GutterFill Open Cell Gutter InsertI believe that open cell gutter inserts will keep leaves and most debris out of your gutters. I believe that water will be able to enter into your gutters freely for some period of time, but I believe over time that water flow will become restricted depending on how much debris lodges on top of and inside the inserts. I also believe that these systems have inherent design flaws will make them a higher maintenance solution than what most homeowners are willing to tolerate. While the cost of these systems is less than a typical solid gutter cover or micro-screen system, the cost savings will be offset by the higher upkeep and poorer performance over the life of the product. Considering two of the three homeowners cited in the stories above requested that the products be removed from their homes shortly after they were installed, I believe that it’s safe to say that unless you live in an area with very little debris affecting the performance of your gutters, steer clear of this option.

What’s the Scoop on Shingle Sediment?

September 19th, 2009 1 comment

Brian wrote to us that when he recently cleaned his gutters, he found a lot of sediment build-up in his gutters. Brian asked, “What exactly is sediment and does it contribute to clogging gutters?”

Brian, thanks for your question.

Shingle sediment is made up primarily of sand-like granules or grit that separate from asphalt shingles, and other small matter that sticks to the roof surface and washes into gutters. Granules naturally separate from shingles over its life. It seems to be most prevalent early and later in the shingles life. In other words, when shingles are new, excess granules from the manufacturing process fall off when somebody walks on roof and when it rains. Later in life, as the shingles become more brittle, granules continue to fall off, exposing the shingles fiber underlayment.

While homeowners, roofing contractors, and gutter guard dealers may pass-off the idea that shingle granules in gutters can be an issue, I have a different perspective on this topic.
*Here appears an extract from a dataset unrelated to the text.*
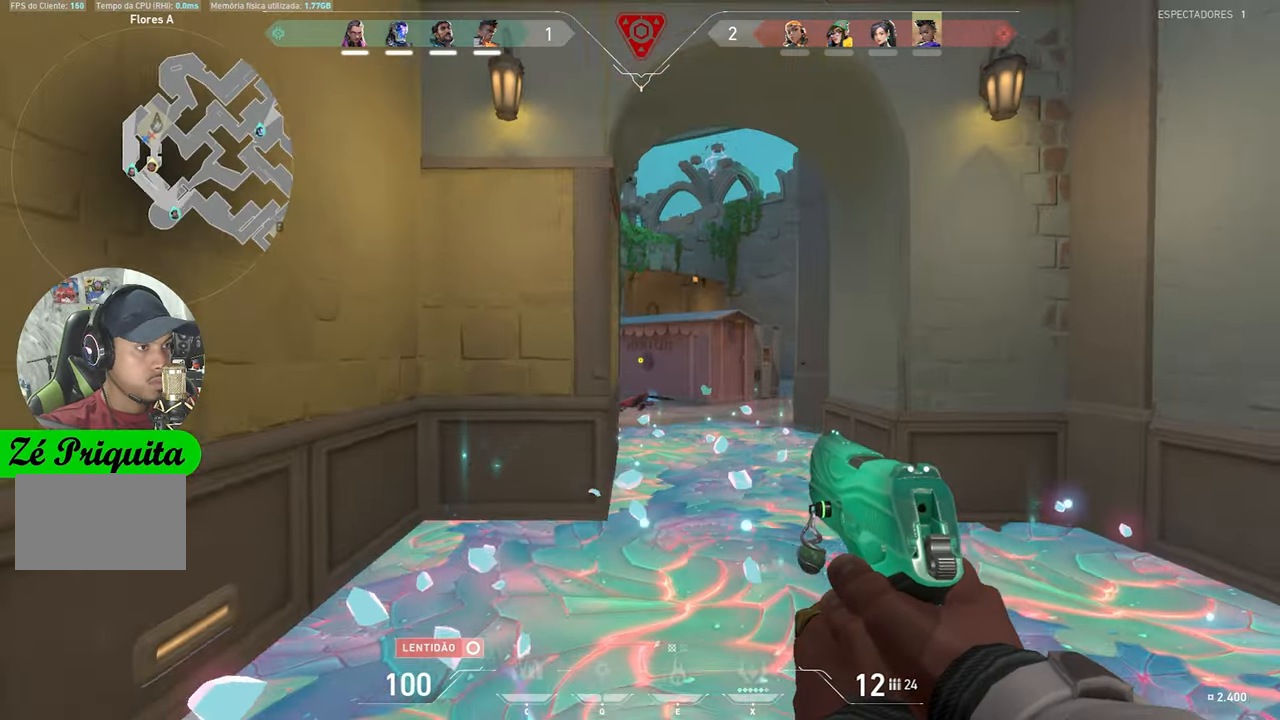
{"keys": ["d", "shift"], "mouse": [], "mouse_move": "still", "events": []}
Most homes on which we install gutter guards have moderate to significant accumulation of shingles granules in the gutters. It doesn’t matter whether or not we’re replacing existing gutter guards — shingle granules get into the gutters! We have seen granule accumulations as deep as 2-3″, which accounts for roughly 50% of the area within a gutter.

Plants have sprouted in gutters and are pushing through the expanded metal gutter guard!
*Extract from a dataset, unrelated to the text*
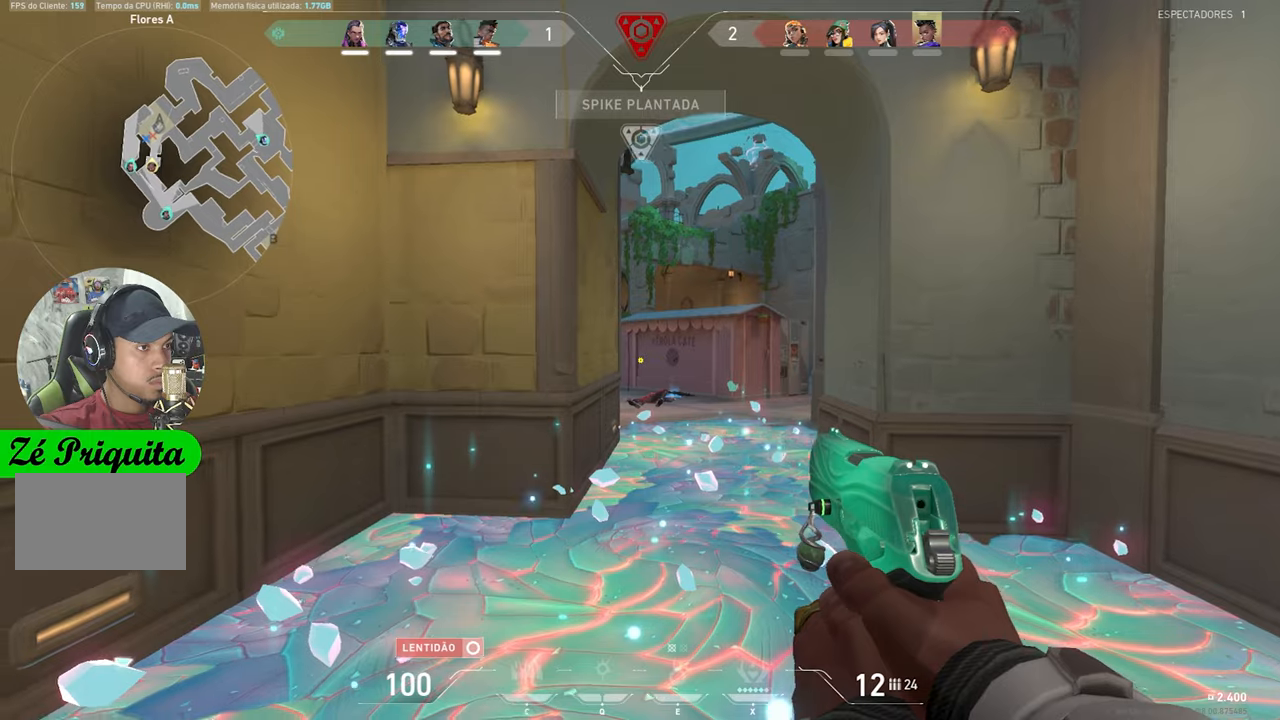
{"keys": ["ctrl", "shift"], "mouse": [], "mouse_move": "still", "events": [[484, "ctrl", "down"], [484, "d", "up"]]}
Plants have sprouted in the gutters and have pushed through the expanded metal gutter guard!

Here’s an anology: equate shingle granules to sand dunes along your favorite beach. Sand dunes are there to serve as a buffer between the water and the mainland. Sand dunes slow the advancement of water, it is a place for grasses and vegetation to grow, and it creates a natural barrier that makes it difficult for small things to climb or blow over the top of dunes. Now imagine a bunch of small sand dunes inside your gutter. This sediment is going to act the same way as sand dunes on your favorite beach. This means that they’ll slow the advancement of water from the high end of the gutter to the downspout, leaves and small debris will get stuck behind the granule build-up, and it becomes a natural, fertile breeding ground for plant life. Yes, when you see small plants and trees sprouting out of your gutters in the spring and summer, the seeds have lodged in the granules and sediment (soil) before they sprout to become prospering plant life. Now if it were just that easy to grow plants at ground level!

Earlier this summer, we compared micro mesh/screen gutter guards and traditional reverse curve systems to see how they handle the accumulation of shingle granules. The bottom line is that the micro mesh/screen gutter guards did an excellent job of keeping shingle granules out of the gutters because the micro-screens were smaller than the smallest granules and debris that washes off the roof surface. Reverse curve systems, on the other hand, have large enough openings that granules and small debris will enter the gutters. If you refer back to the blog posts, you’ll see which of the micro screen gutter guards performed the best.